WHAT TO DO
In the data below, find each line carrying the string "while문" and copy it out.
"""
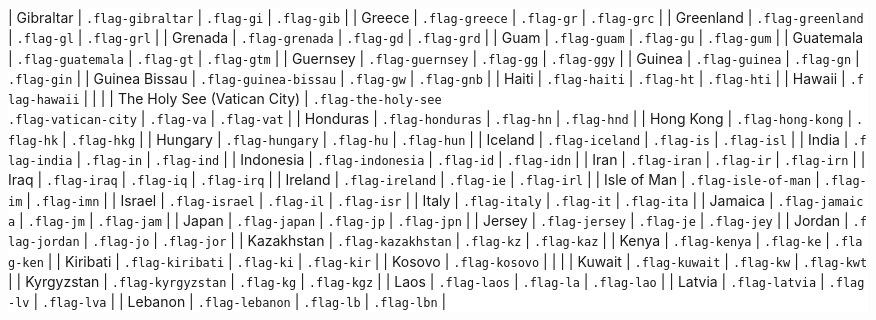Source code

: | Gibraltar | `.flag-gibraltar` | `.flag-gi` | `.flag-gib` |
| Greece | `.flag-greece` | `.flag-gr` | `.flag-grc` |
| Greenland | `.flag-greenland` | `.flag-gl` | `.flag-grl` |
| Grenada | `.flag-grenada` | `.flag-gd` | `.flag-grd` |
| Guam | `.flag-guam` | `.flag-gu` | `.flag-gum` |
| Guatemala | `.flag-guatemala` | `.flag-gt` | `.flag-gtm` |
| Guernsey | `.flag-guernsey` | `.flag-gg` | `.flag-ggy` |
| Guinea | `.flag-guinea` | `.flag-gn` | `.flag-gin` |
| Guinea Bissau | `.flag-guinea-bissau` | `.flag-gw` | `.flag-gnb` |
| Haiti | `.flag-haiti` | `.flag-ht` | `.flag-hti` |
| Hawaii | `.flag-hawaii` |  |  |
| The Holy See (Vatican City) | `.flag-the-holy-see` <br/>`.flag-vatican-city` | `.flag-va` | `.flag-vat` |
| Honduras | `.flag-honduras` | `.flag-hn` | `.flag-hnd` |
| Hong Kong | `.flag-hong-kong` | `.flag-hk` | `.flag-hkg` |
| Hungary | `.flag-hungary` | `.flag-hu` | `.flag-hun` |
| Iceland | `.flag-iceland` | `.flag-is` | `.flag-isl` |
| India | `.flag-india` | `.flag-in` | `.flag-ind` |
| Indonesia | `.flag-indonesia` | `.flag-id` | `.flag-idn` |
| Iran | `.flag-iran` | `.flag-ir` | `.flag-irn` |
| Iraq | `.flag-iraq` | `.flag-iq` | `.flag-irq` |
| Ireland | `.flag-ireland` | `.flag-ie` | `.flag-irl` |
| Isle of Man | `.flag-isle-of-man` | `.flag-im` | `.flag-imn` |
| Israel | `.flag-israel` | `.flag-il` | `.flag-isr` |
| Italy | `.flag-italy` | `.flag-it` | `.flag-ita` |
| Jamaica | `.flag-jamaica` | `.flag-jm` | `.flag-jam` |
| Japan | `.flag-japan` | `.flag-jp` | `.flag-jpn` |
| Jersey | `.flag-jersey` | `.flag-je` | `.flag-jey` |
| Jordan | `.flag-jordan` | `.flag-jo` | `.flag-jor` |
| Kazakhstan | `.flag-kazakhstan` | `.flag-kz` | `.flag-kaz` |
| Kenya | `.flag-kenya` | `.flag-ke` | `.flag-ken` |
| Kiribati | `.flag-kiribati` | `.flag-ki` | `.flag-kir` |
| Kosovo | `.flag-kosovo` |  |  |
| Kuwait | `.flag-kuwait` | `.flag-kw` | `.flag-kwt` |
| Kyrgyzstan | `.flag-kyrgyzstan` | `.flag-kg` | `.flag-kgz` |
| Laos | `.flag-laos` | `.flag-la` | `.flag-lao` |
| Latvia | `.flag-latvia` | `.flag-lv` | `.flag-lva` |
| Lebanon | `.flag-lebanon` | `.flag-lb` | `.flag-lbn` |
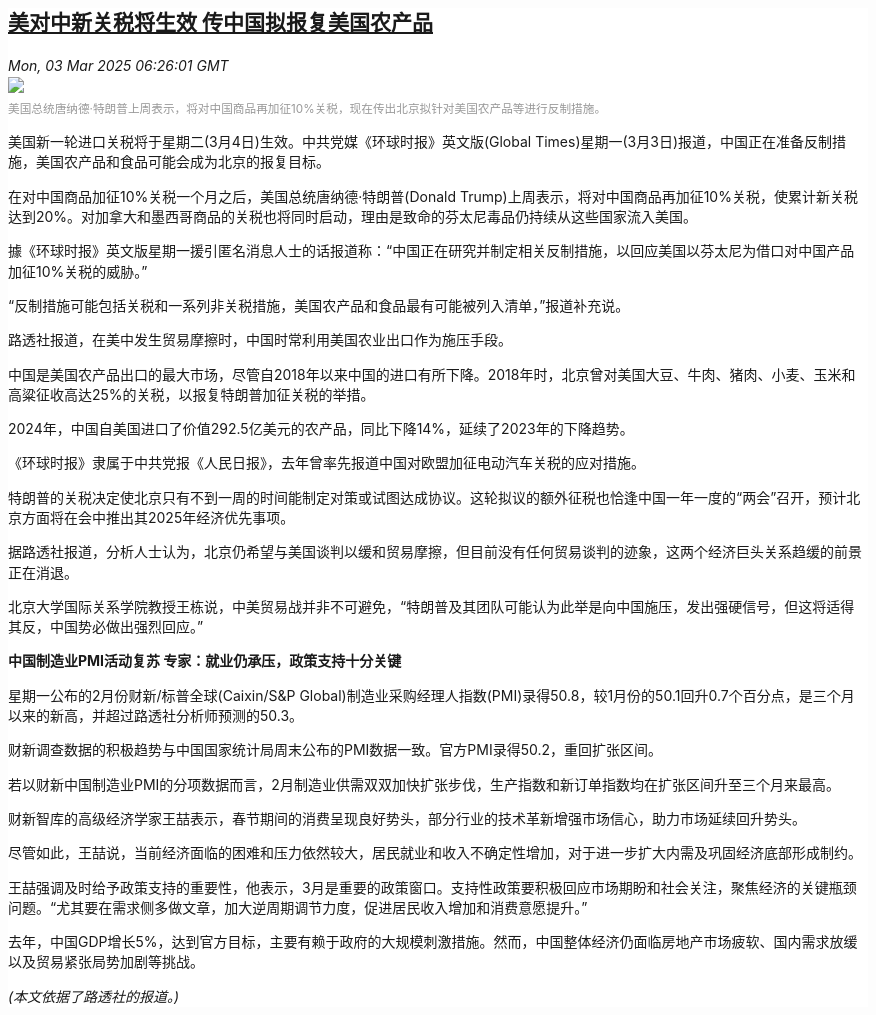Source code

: 
[美对中新关税将生效 传中国拟报复美国农产品](https://www.voachinese.com/a/china-targets-us-agricultural-products-over-trump-tariff-threat-20250303/7994828.html)
------

<div><i>Mon, 03 Mar 2025 06:26:01 GMT</i></div><img src="https://images.weserv.nl?url=gdb.voanews.com/b9f4ba92-97ff-4379-ac38-30fe3346ef37_r1_s_w900.jpg" width="100%"><div><small style="color: #999;">美国总统唐纳德·特朗普上周表示，将对中国商品再加征10%关税，现在传出北京拟针对美国农产品等进行反制措施。</small></div><p>美国新一轮进口关税将于星期二(3月4日)生效。中共党媒《环球时报》英文版(Global Times)星期一(3月3日)报道，中国正在准备反制措施，美国农产品和食品可能会成为北京的报复目标。</p><p> </p><p>在对中国商品加征10%关税一个月之后，美国总统唐纳德·特朗普(Donald Trump)上周表示，将对中国商品再加征10%关税，使累计新关税达到20%。对加拿大和墨西哥商品的关税也将同时启动，理由是致命的芬太尼毒品仍持续从这些国家流入美国。</p><p> </p><p>據《环球时报》英文版星期一援引匿名消息人士的话报道称：“中国正在研究并制定相关反制措施，以回应美国以芬太尼为借口对中国产品加征10%关税的威胁。”</p><p> </p><p>“反制措施可能包括关税和一系列非关税措施，美国农产品和食品最有可能被列入清单，”报道补充说。</p><p> </p><p>路透社报道，在美中发生贸易摩擦时，中国时常利用美国农业出口作为施压手段。</p><p> </p><p>中国是美国农产品出口的最大市场，尽管自2018年以来中国的进口有所下降。2018年时，北京曾对美国大豆、牛肉、猪肉、小麦、玉米和高粱征收高达25%的关税，以报复特朗普加征关税的举措。</p><p> </p><p>2024年，中国自美国进口了价值292.5亿美元的农产品，同比下降14%，延续了2023年的下降趋势。</p><p> </p><p>《环球时报》隶属于中共党报《人民日报》，去年曾率先报道中国对欧盟加征电动汽车关税的应对措施。</p><p> </p><p>特朗普的关税决定使北京只有不到一周的时间能制定对策或试图达成协议。这轮拟议的额外征税也恰逢中国一年一度的“两会”召开，预计北京方面将在会中推出其2025年经济优先事项。</p><p> </p><p>据路透社报道，分析人士认为，北京仍希望与美国谈判以缓和贸易摩擦，但目前没有任何贸易谈判的迹象，这两个经济巨头关系趋缓的前景正在消退。</p><p> </p><p>北京大学国际关系学院教授王栋说，中美贸易战并非不可避免，“特朗普及其团队可能认为此举是向中国施压，发出强硬信号，但这将适得其反，中国势必做出强烈回应。”</p><p> </p><p> </p><p><strong>中国制造业PMI活动复苏 专家：就业仍承压，政策支持十分关键</strong></p><p> </p><p>星期一公布的2月份财新/标普全球(Caixin/S&P Global)制造业采购经理人指数(PMI)录得50.8，较1月份的50.1回升0.7个百分点，是三个月以来的新高，并超过路透社分析师预测的50.3。</p><p> </p><p>财新调查数据的积极趋势与中国国家统计局周末公布的PMI数据一致。官方PMI录得50.2，重回扩张区间。</p><p> </p><p>若以财新中国制造业PMI的分项数据而言，2月制造业供需双双加快扩张步伐，生产指数和新订单指数均在扩张区间升至三个月来最高。</p><p> </p><p>财新智库的高级经济学家王喆表示，春节期间的消费呈现良好势头，部分行业的技术革新增强市场信心，助力市场延续回升势头。</p><p> </p><p>尽管如此，王喆说，当前经济面临的困难和压力依然较大，居民就业和收入不确定性增加，对于进一步扩大内需及巩固经济底部形成制约。</p><p> </p><p>王喆强调及时给予政策支持的重要性，他表示，3月是重要的政策窗口。支持性政策要积极回应市场期盼和社会关注，聚焦经济的关键瓶颈问题。“尤其要在需求侧多做文章，加大逆周期调节力度，促进居民收入增加和消费意愿提升。”</p><p> </p><p>去年，中国GDP增长5%，达到官方目标，主要有赖于政府的大规模刺激措施。然而，中国整体经济仍面临房地产市场疲软、国内需求放缓以及贸易紧张局势加剧等挑战。</p><p> </p><p><em>(本文依据了路透社的报道。)</em></p>
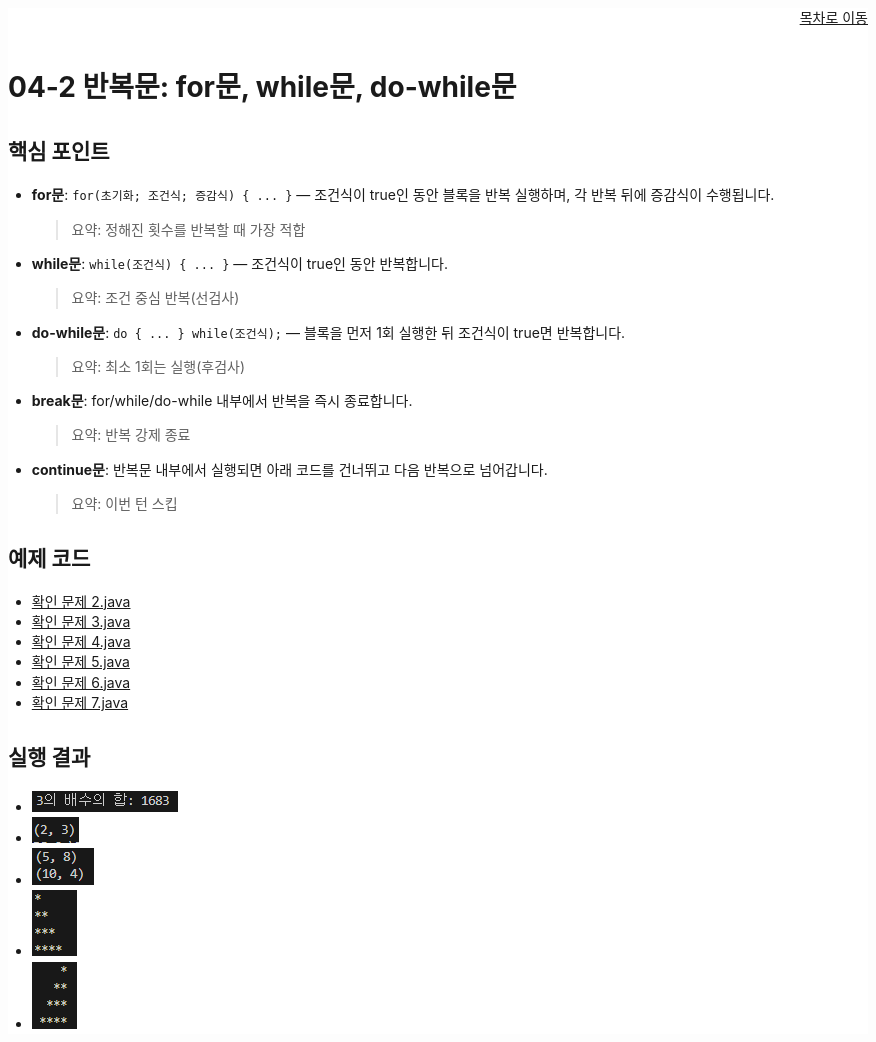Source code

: <p align="right"><a href="../readme.md">목차로 이동</a></p>

# 04-2 반복문: for문, while문, do-while문

## 핵심 포인트
- **for문**: `for(초기화; 조건식; 증감식) { ... }` — 조건식이 true인 동안 블록을 반복 실행하며, 각 반복 뒤에 증감식이 수행됩니다.
  > 요약: 정해진 횟수를 반복할 때 가장 적합

- **while문**: `while(조건식) { ... }` — 조건식이 true인 동안 반복합니다.
  > 요약: 조건 중심 반복(선검사)

- **do-while문**: `do { ... } while(조건식);` — 블록을 먼저 1회 실행한 뒤 조건식이 true면 반복합니다.
  > 요약: 최소 1회는 실행(후검사)

- **break문**: for/while/do-while 내부에서 반복을 즉시 종료합니다.
  > 요약: 반복 강제 종료

- **continue문**: 반복문 내부에서 실행되면 아래 코드를 건너뛰고 다음 반복으로 넘어갑니다.
  > 요약: 이번 턴 스킵

## 예제 코드
- [확인 문제 2.java](../code-examples/chap04_2/Fixed2Ex04_2.java)
- [확인 문제 3.java](../code-examples/chap04_2/Fixed3Ex04_2.java)
- [확인 문제 4.java](../code-examples/chap04_2/Fixed4Ex04_2.java)
- [확인 문제 5.java](../code-examples/chap04_2/Fixed5Ex04_2.java)
- [확인 문제 6.java](../code-examples/chap04_2/Fixed6Ex04_2.java)
- [확인 문제 7.java](../code-examples/chap04_2/Fixed7Ex04_2.java)

## 실행 결과
- ![Fixed2Ex](../images/04-2/Fixed2Ex.png)
- ![Fixed3Ex](../images/04-2/Fixed3Ex.png)
- ![Fixed4Ex](../images/04-2/Fixed4Ex.png)
- ![Fixed5Ex](../images/04-2/Fixed5Ex.png)
- ![Fixed6Ex](../images/04-2/Fixed6Ex.png)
"""
RESULT
# 04-2 반복문: for문, while문, do-while문
- **while문**: `while(조건식) { ... }` — 조건식이 true인 동안 반복합니다.
- **do-while문**: `do { ... } while(조건식);` — 블록을 먼저 1회 실행한 뒤 조건식이 true면 반복합니다.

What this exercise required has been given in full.